Pero como los resultados son tan reñidos y las incógnitas de futuro tan insidiosas, lo más probable es que el proceso de constituir un gobierno estable se demore durante meses. Por mucho que se quiera magnificar el éxito electoral, lo cierto es que la participación no ha pasado del 62%, frente al 75% de hace cuatro años, cuando las presiones a favor del boicot fueron mucho más contundentes. En Bagdad, la abstención se ha aproximado al 50%.
Por eso, no es descartable que, en mayor o menor grado, continue la violencia. Bien como forma encubierta de presión de unos o de otros. O como lenguaje radical de rechazo de los marginados o los perdedores, los temerarios que no aceptan la “pax americana”. O, finalmente, como expresión de frustración ante la falta de resolución de problemas que llevan largo tiempo arrastrandose.

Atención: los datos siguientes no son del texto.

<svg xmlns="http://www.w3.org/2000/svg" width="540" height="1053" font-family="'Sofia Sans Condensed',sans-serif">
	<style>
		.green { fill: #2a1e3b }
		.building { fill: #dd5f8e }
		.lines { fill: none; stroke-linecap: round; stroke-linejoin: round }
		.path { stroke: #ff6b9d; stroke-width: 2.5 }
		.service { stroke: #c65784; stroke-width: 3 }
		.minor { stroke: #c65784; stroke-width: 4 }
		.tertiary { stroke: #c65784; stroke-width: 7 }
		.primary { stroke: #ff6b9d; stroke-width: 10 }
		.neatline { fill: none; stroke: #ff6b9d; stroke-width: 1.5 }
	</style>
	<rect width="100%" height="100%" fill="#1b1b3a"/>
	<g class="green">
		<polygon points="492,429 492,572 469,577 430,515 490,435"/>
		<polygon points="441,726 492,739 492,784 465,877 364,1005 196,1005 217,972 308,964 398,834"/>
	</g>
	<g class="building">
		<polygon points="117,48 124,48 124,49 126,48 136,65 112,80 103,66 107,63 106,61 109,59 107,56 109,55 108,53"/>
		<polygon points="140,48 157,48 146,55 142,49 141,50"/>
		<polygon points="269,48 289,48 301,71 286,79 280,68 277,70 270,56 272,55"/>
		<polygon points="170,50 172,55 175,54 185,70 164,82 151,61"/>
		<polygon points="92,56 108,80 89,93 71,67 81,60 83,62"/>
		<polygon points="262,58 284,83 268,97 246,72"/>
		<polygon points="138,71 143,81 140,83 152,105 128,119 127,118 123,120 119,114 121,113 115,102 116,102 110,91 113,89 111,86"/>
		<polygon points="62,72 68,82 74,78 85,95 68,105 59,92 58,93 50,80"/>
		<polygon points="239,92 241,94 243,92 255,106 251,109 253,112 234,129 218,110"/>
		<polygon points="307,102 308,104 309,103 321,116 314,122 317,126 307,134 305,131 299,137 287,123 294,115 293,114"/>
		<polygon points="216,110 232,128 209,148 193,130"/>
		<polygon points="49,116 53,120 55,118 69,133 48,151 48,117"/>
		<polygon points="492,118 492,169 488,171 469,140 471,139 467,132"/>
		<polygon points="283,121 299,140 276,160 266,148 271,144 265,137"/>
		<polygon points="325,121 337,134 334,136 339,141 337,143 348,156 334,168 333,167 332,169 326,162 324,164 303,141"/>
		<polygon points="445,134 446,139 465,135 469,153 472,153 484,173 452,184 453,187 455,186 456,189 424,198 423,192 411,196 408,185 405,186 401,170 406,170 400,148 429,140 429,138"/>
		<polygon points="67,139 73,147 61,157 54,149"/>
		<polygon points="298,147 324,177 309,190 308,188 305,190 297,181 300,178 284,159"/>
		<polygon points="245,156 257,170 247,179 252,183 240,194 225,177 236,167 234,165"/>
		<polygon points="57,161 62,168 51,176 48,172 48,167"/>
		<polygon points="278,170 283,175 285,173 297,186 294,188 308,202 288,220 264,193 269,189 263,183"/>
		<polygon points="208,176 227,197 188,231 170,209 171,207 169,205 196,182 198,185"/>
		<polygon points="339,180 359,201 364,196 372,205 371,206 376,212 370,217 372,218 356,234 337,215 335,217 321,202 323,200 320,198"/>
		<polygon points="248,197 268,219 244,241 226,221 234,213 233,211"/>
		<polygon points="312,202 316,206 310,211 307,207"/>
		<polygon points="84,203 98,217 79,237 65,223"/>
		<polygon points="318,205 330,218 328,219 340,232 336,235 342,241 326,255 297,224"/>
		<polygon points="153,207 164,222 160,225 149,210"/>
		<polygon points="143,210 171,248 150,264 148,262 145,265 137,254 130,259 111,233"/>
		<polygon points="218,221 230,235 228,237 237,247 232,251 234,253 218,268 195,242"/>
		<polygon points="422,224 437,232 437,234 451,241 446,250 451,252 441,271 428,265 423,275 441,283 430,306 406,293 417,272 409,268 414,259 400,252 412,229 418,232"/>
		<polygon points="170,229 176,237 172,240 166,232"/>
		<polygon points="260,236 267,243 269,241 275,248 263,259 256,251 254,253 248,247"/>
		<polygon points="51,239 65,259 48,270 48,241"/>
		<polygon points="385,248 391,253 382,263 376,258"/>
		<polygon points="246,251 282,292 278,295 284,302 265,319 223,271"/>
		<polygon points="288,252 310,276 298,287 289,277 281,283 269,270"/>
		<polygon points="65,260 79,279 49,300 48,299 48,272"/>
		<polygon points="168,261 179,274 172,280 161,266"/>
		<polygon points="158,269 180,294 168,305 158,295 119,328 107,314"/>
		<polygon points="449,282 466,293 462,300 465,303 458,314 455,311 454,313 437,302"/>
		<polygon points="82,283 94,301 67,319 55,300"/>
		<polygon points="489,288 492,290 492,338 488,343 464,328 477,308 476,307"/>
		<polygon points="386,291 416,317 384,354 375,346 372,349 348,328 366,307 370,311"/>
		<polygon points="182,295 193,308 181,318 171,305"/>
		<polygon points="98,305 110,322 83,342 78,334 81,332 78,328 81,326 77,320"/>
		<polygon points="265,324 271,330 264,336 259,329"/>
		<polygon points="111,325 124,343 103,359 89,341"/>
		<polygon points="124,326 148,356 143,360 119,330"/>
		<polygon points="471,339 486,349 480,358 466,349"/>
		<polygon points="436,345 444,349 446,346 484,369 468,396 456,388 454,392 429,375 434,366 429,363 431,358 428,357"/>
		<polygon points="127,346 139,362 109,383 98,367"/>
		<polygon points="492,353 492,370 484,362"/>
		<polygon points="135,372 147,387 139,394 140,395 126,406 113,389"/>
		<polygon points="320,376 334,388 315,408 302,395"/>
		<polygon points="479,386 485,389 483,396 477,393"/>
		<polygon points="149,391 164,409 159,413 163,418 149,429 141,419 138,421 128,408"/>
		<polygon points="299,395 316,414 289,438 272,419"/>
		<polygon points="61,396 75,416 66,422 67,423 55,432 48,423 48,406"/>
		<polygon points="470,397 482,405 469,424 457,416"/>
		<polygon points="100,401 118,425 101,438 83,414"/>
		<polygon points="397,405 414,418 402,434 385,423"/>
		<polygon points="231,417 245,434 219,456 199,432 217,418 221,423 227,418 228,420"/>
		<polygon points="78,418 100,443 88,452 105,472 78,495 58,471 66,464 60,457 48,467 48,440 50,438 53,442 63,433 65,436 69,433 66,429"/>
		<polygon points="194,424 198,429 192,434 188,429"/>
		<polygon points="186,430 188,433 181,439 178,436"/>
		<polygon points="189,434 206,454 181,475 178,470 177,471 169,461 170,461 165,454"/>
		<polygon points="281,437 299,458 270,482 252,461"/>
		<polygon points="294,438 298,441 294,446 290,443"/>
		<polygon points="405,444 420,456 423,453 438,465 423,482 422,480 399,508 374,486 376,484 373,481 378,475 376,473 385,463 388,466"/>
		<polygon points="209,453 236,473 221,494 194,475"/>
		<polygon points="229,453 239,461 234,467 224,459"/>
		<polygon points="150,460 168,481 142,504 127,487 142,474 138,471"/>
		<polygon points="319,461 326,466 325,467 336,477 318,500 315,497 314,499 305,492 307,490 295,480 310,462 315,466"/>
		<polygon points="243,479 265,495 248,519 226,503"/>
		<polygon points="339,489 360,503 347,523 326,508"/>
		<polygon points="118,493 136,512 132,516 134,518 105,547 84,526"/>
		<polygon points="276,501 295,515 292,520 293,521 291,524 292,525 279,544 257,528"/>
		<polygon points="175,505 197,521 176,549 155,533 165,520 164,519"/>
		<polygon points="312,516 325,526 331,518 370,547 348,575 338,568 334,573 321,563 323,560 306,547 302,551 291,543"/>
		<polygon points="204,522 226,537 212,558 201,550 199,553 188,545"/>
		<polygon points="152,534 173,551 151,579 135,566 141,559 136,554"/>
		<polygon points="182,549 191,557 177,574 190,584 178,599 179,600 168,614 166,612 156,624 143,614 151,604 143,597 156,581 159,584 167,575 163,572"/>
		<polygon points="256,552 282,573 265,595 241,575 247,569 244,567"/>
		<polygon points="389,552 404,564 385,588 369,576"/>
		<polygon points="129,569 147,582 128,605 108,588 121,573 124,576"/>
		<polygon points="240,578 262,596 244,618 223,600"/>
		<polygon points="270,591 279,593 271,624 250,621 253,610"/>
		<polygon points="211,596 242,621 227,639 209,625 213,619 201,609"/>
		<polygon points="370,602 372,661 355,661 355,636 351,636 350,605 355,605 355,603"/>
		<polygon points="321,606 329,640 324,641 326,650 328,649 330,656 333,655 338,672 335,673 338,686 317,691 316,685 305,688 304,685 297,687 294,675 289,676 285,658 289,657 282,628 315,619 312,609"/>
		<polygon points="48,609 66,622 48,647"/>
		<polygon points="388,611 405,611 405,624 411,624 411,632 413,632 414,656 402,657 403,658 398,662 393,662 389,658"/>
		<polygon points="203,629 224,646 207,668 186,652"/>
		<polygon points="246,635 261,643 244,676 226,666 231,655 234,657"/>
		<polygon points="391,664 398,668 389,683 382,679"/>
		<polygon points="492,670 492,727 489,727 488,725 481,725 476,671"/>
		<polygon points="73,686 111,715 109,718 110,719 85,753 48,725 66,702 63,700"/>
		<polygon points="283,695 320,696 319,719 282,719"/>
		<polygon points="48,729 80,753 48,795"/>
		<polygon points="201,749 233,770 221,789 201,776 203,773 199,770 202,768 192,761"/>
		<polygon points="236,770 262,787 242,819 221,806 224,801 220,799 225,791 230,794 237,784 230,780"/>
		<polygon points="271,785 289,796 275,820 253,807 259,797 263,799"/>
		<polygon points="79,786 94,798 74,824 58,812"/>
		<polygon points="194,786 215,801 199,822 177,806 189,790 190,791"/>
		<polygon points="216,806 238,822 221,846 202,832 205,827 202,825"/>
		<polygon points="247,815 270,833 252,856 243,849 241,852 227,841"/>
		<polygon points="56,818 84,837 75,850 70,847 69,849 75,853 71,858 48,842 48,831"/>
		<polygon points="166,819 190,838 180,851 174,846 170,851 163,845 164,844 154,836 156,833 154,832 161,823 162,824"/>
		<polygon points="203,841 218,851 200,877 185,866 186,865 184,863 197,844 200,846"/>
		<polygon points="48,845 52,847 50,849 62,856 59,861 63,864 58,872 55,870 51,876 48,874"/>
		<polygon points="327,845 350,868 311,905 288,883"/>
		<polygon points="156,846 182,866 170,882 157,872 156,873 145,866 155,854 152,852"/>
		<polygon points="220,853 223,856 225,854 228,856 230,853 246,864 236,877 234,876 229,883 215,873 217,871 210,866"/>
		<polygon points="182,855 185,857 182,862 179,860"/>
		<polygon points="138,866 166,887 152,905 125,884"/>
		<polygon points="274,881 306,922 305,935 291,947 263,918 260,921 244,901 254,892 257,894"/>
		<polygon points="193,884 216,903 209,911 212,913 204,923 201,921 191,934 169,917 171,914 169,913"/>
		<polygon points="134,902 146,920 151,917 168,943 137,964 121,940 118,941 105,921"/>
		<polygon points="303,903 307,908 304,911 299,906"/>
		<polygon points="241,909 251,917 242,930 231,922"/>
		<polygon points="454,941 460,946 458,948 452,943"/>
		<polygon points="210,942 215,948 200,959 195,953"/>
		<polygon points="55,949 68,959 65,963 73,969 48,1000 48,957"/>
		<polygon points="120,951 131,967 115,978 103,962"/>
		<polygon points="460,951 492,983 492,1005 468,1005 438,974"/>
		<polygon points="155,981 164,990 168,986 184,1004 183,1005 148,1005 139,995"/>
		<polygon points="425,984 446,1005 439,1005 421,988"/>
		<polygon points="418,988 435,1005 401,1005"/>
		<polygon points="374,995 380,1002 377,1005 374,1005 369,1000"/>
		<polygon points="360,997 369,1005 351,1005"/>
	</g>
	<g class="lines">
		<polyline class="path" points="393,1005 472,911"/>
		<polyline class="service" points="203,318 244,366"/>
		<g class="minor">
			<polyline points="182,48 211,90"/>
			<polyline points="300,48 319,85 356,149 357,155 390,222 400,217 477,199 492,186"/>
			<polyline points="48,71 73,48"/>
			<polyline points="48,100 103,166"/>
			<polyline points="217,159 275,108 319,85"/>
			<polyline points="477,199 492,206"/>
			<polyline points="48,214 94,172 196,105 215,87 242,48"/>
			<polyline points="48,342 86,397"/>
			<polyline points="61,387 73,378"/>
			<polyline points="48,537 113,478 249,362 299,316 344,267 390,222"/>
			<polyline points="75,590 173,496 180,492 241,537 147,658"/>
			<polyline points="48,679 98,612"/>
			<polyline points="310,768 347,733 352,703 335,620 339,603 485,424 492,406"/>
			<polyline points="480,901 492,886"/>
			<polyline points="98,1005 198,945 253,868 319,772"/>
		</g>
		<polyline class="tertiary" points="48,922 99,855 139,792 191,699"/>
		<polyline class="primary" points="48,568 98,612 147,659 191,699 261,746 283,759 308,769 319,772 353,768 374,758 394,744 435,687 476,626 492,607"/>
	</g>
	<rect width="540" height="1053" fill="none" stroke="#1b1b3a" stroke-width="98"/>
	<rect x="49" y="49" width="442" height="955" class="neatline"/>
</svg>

En THE NATION, Robert Dreyfus señala los frentes abiertos en estos seis meses que restan para que comience la retirada militar norteamericana y se muestra escéptico sobre el optimismo de la cúpula político-militar estadounidense. Las milicias armadas de todas las comunidades (y de los diversos bandos en cada comunidad) constituyen todavía una fuerza temible. Se teme especialmente que si los sunníes no aceptan unos resultados demasiados perjudiciales para sus intereses vitales, algunos países árabes vecinos, temerosos de la influencia iraní, puedan apoyar un resurgimiento de la resistencia armada al nuevo régimen. Tampoco está resuelto el drama de los refugiados y desplazados que, por cientos de miles, esperan en vano la oportunidad de regresar a su tierra. Esa si que es una bomba de relojería, dentro y fuera de Irak, para la que probablemente no se encuentre artificero con la suficiente habilidad para neutralizarla.
En The Hurt Locker, el protagonista vuelve a casa cuando cumple su periodo reglamentario de servicio, pero no con la satisfacción de una brillante hoja de servicios, sino con la amargura de ese fracaso dramático de último momento. Es un regreso dificil, traumático, frustante. Pero, sobre todo, es un regreso provisional. Antes de que aparezcan los rótulos finales de los créditos, vemos a nuestro protagonista de nuevo con ese aspecto lunar, enfundado en su uniforme protector, caminando con una seguridad temeraria por cualquier calle polvorienta de Iraq, dispuesto a enfrentarse a una sucesión febril de mortíferos explosivos. Ha vuelto. Está por ver si las decenas de miles de soldados que tomaran el camino a casa desde finales de agosto no se verán obligados a emular ese trayecto de vuelta y regreso. De momento, el país sigue cosido a un cinturón abrumador de explosivos y a los artificieros norteamericanos les ha empezado a sonar la cuenta atrás.